An example where this technique might be used. “rate this book review from 1-10, from 1: extremely negative, to 10: extremely positive in a JSON (format)”. You can get the top-20 logprobs at the answer position, extract all number tokens from that, and then find a median of the probability mass or an average of the weighted probabilities. Then you’ll likely need to renormalize the answer range so the most positive and most negative can still go from 1-10.

That should give insight to your other questions also. The actual task, you would want to keep relatively simple and well-instructed, ensuring the AI knows what to produce and what input it is answering about while it is producing the output.

1 Like

Thanks for the response. It provides interesting directions to think. I have a few more things to add.
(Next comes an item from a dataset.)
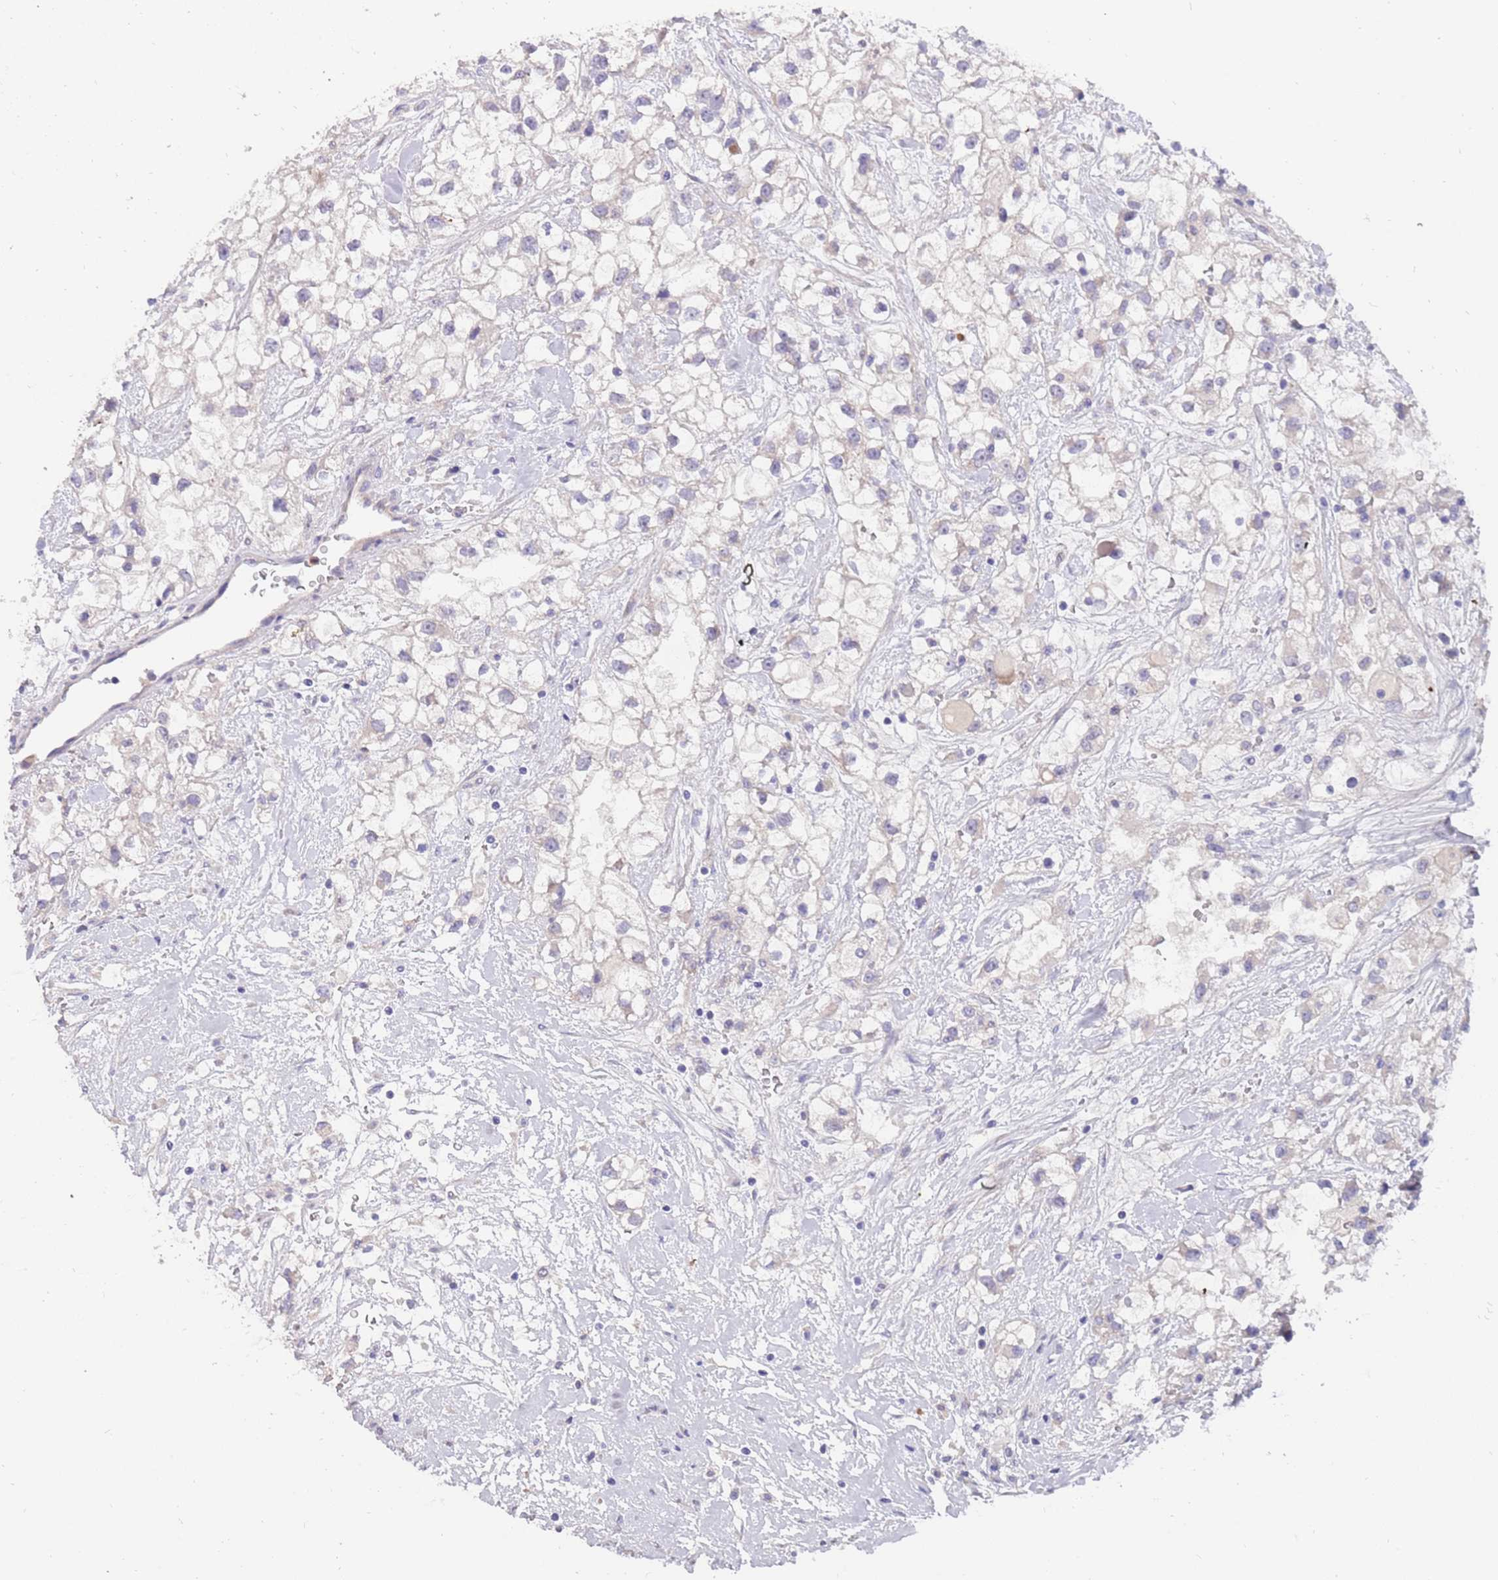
{"staining": {"intensity": "negative", "quantity": "none", "location": "none"}, "tissue": "renal cancer", "cell_type": "Tumor cells", "image_type": "cancer", "snomed": [{"axis": "morphology", "description": "Adenocarcinoma, NOS"}, {"axis": "topography", "description": "Kidney"}], "caption": "This histopathology image is of renal cancer stained with immunohistochemistry to label a protein in brown with the nuclei are counter-stained blue. There is no expression in tumor cells.", "gene": "ZNF746", "patient": {"sex": "male", "age": 59}}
In the case of a multilabel classification problem, the goal behind obtaining the probability is two-fold:

  1. Understand how relevant the given label is for the given input.
  2. Utilize probability to calculate precision, recall, and F1 at different thresholds.

I understand that the idea of bluntly asking for a probability in the prompt is a bit off as you mentioned. However, keeping the example that you mentioned in mind, one can ask for scores from 1-10 and also provide directions on what these scores mean (from 1: extremely negative, to 10: extremely positive). In a way, this score would indicate how relevant a given label is for the given input. And then utilize these scores to calculate precision, recall, and F1 at different thresholds.

It is possible that the above might also lead to hallucination - then another idea is to create English language relevance categories for example Highly Relevant, Neutral Relevance, Highly Irrelevant, and so on… Then instead of asking LLM to generate a score, ask it to assign these categories (written in words in English). This way, we are not relying on LLM to generate scores - which can lead to hallucination. Instead, we are sort of converting it into a reasoning problem. So, in the way - we are creating a rubric for GPT to follow. Something similar to this has been done earlier here: https://aclanthology.org/2023.bea-1.49.pdf

If possible, let me know your thoughts on the above :slight_smile:

One can evaluate performance on relevance by word production instead of number production, where again, it is simply a matter of the AI mechanisms assigning certainties to all tokens the AI can produce.

I use gpt-3.5-turbo-instruct on the completions endpoint, where there is a display of logprobs we can share, and provide everything up to where the AI actually has to generate an answer token.

A picture gives us a lot of insight:

Untitled

The regal text I thought sounded pretty literate scores “none” in “literature”.

The AI didn’t have any guidelines, but the only thing more instruction would do is shuffle the values around and potentially the top token.

So the idea I was presenting was: evaluate all 5 logprobs in this case, or numbers. Find out if the answer is top because it is 80% or 30%. That gives more insight because you are also observing a bit of thinking.

Then compare this subjective determination to human evaluations, and see where the AI needs to be taught better.


With my task, with the first two words of the next text, mere changes from “parents” to “techno geeks” flips the classification several ways, and here you can see your final result might be midway by employing logprobs:

Untitled

And the AI might even be really providing answers based on how common your choice of words are in the training corpus.